This short documentary gives an overview of efforts in the field of area informatics to visualize and predict area conditions through quantifying various related data
Area studies has a long history of collecting a wide range of materials and data from all over the world. Digitization and computational data analysis are indispensable to using these materials and data when conducting area studies research. Area informatics therefore develops tools to support the processing of large amounts of data.
In its initial stages, area informatics research and development focused on digitization methods, metadata creation, and database tools to store and use digitized data (see notes 1 and 2). We created two such tools, namely My Database and the Resource Sharing System. Building a database needs expert knowledge and skills about database systems, server devices, network devices, and so on. Therefore, My Database is an information tool devised so that even researchers who do not have such expert knowledge and skills can build databases with simple operations. The Center for Southeast Asian Studies has about 100 databases, both public and private, and most of them are built and maintained with the My Database (https://kyoto.cseas.kyoto-u.ac.jp/collections/#db) tool. The Resource Sharing System is a tool that allows users to collectively search area studies-related databases on the Web. Users can retrieve about 50 databases related to area studies in Japan and overseas at once. Using a computerized translation mechanism, keywords in various languages can be inputted to search for databases (http://app.cseas.kyoto-u.ac.jp/GlobalFinder-lg/cgi/Start.exe).
Keywords are essential when searching for information from ordinary databases. The location and time stamps of information are also critical in searching and organizing data (such as when making maps or chronological tables). Therefore, in the second stage of area informatics, we are developing visualization and analysis tools using the software GIS (Geographic Information System) and Timeline. For example, we have produced spatiotemporal tools that can convert a place name to its latitude and longitude and convert the Japanese calendar to the Gregorian one (see notes 3, 4, and 5).
Due to the rapid development of information technology (IT), including the use of the Internet since the 1990s, a substantial amount of qualitatively rich information about local areas has been exchanged in real-time on the Web and through SNS, and satellites and monitoring sensors constantly generate big data such as consistently collected datapoints on environmental conditions. Exchange of such data is particularly notable when a large-scale disaster such as an earthquake or tsunami occurs or when a national election is held.

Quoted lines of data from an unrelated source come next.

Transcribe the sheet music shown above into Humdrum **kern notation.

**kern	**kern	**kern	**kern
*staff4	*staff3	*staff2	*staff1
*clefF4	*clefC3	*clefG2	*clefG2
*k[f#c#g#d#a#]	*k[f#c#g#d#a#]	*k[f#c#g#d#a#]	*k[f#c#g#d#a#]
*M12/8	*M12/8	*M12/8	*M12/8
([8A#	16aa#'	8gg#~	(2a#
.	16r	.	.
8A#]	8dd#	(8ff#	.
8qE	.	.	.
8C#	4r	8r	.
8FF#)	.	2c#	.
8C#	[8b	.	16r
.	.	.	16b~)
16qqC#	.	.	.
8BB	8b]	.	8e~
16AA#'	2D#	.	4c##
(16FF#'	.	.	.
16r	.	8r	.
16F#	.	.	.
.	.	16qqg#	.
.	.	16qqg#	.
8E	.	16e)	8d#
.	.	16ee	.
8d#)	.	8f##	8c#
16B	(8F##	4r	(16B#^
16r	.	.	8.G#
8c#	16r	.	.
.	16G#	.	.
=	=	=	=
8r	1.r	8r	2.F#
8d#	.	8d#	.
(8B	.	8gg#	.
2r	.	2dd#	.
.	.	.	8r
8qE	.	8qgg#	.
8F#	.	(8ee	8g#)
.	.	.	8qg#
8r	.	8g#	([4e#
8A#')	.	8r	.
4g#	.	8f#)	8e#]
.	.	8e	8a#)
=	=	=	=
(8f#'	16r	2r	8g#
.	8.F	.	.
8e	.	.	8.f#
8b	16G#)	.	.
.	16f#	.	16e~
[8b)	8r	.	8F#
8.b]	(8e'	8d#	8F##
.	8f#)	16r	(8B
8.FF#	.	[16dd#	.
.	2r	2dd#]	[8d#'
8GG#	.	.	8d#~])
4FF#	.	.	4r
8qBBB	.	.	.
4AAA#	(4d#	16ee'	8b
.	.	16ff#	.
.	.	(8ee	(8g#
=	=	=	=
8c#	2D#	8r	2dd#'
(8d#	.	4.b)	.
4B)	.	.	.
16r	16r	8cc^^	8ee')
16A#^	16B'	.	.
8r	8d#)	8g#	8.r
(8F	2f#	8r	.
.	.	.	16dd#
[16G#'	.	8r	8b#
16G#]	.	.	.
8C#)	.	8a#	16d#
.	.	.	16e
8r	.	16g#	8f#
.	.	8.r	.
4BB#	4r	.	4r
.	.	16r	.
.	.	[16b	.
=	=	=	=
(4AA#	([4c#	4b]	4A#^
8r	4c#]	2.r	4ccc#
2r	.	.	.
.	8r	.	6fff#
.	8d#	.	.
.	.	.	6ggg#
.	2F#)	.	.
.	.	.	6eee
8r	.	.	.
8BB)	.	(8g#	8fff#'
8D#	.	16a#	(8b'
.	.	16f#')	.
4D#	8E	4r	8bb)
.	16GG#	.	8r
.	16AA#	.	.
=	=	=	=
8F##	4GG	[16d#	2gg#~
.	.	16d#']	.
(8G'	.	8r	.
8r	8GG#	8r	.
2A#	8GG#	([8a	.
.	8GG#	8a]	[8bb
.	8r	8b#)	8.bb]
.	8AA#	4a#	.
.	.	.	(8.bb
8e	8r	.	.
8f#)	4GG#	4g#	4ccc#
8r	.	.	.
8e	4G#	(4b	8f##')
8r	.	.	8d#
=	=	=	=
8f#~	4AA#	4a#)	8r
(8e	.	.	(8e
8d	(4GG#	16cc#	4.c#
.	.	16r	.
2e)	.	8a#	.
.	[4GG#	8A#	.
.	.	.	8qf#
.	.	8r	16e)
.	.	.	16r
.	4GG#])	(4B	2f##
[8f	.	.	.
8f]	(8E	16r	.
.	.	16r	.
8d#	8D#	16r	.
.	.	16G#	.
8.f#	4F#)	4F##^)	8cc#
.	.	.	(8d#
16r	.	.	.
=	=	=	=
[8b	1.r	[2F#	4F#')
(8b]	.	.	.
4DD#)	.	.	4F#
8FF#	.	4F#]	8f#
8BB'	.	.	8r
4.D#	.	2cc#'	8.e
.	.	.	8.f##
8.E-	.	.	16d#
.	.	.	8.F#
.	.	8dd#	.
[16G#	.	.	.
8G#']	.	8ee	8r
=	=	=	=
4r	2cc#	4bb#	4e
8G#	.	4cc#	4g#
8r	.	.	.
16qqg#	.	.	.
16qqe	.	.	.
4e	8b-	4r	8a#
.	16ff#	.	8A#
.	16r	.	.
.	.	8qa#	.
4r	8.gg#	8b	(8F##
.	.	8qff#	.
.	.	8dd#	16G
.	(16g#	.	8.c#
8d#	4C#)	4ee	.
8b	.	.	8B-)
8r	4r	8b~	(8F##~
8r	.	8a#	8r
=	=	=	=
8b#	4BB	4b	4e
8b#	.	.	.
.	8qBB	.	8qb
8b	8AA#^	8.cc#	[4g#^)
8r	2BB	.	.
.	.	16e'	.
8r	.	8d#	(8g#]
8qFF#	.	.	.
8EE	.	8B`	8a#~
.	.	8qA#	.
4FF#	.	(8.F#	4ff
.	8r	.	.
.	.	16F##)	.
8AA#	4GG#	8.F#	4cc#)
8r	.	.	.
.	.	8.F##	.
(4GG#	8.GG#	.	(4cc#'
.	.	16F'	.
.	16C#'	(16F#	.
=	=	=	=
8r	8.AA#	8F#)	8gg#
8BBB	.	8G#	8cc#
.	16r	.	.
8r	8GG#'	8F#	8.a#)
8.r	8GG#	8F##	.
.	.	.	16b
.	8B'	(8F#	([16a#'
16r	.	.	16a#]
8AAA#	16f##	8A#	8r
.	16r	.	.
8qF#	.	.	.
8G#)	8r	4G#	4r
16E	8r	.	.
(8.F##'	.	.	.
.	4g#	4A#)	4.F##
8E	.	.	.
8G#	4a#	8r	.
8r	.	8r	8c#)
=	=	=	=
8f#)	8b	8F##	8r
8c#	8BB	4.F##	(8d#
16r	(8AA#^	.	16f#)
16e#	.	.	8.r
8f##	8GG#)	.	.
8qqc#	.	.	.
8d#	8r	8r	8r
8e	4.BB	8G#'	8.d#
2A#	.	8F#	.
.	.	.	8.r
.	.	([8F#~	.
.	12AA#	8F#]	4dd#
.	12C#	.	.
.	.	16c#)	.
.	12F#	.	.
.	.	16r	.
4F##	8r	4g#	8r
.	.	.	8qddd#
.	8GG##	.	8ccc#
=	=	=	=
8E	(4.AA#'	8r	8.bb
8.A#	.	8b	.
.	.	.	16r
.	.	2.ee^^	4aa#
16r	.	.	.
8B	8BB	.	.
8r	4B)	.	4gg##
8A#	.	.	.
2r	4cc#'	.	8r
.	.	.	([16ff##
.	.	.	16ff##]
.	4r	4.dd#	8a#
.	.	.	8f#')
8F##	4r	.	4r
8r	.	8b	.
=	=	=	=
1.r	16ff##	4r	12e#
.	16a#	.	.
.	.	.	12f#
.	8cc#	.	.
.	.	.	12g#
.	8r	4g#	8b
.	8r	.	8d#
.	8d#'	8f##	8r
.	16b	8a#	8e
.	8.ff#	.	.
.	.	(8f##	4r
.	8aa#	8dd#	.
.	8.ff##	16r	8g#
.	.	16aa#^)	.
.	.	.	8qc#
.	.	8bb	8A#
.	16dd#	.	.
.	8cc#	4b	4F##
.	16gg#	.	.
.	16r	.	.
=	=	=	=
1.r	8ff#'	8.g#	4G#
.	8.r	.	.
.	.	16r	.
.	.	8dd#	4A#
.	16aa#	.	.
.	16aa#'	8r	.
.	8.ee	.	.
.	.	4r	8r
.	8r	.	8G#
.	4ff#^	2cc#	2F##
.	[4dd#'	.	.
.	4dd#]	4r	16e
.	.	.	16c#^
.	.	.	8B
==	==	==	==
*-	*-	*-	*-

Even in area studies, big data available on the Internet is becoming indispensable for research. On the other hand, with the continuous improvement of computer processing power and the advent of new information processing technologies such as artificial intelligence, it has become possible to better understand the depth and scale of problems that have until now been difficult to calculate. Therefore, as a third stage of area informatics, we are struggling with the challenges of 1) visualizing the state or conditions of an area by applying natural language processing and machine learning to big data available on the Internet, and 2) predicting future outcomes based on historical and existing trends in an area by combining models and simulations (for example predicting the effects of implementing a certain policy). While we are not sure of our ultimate outcomes or even what success will look like, I am certain that area informatics is an important research theme.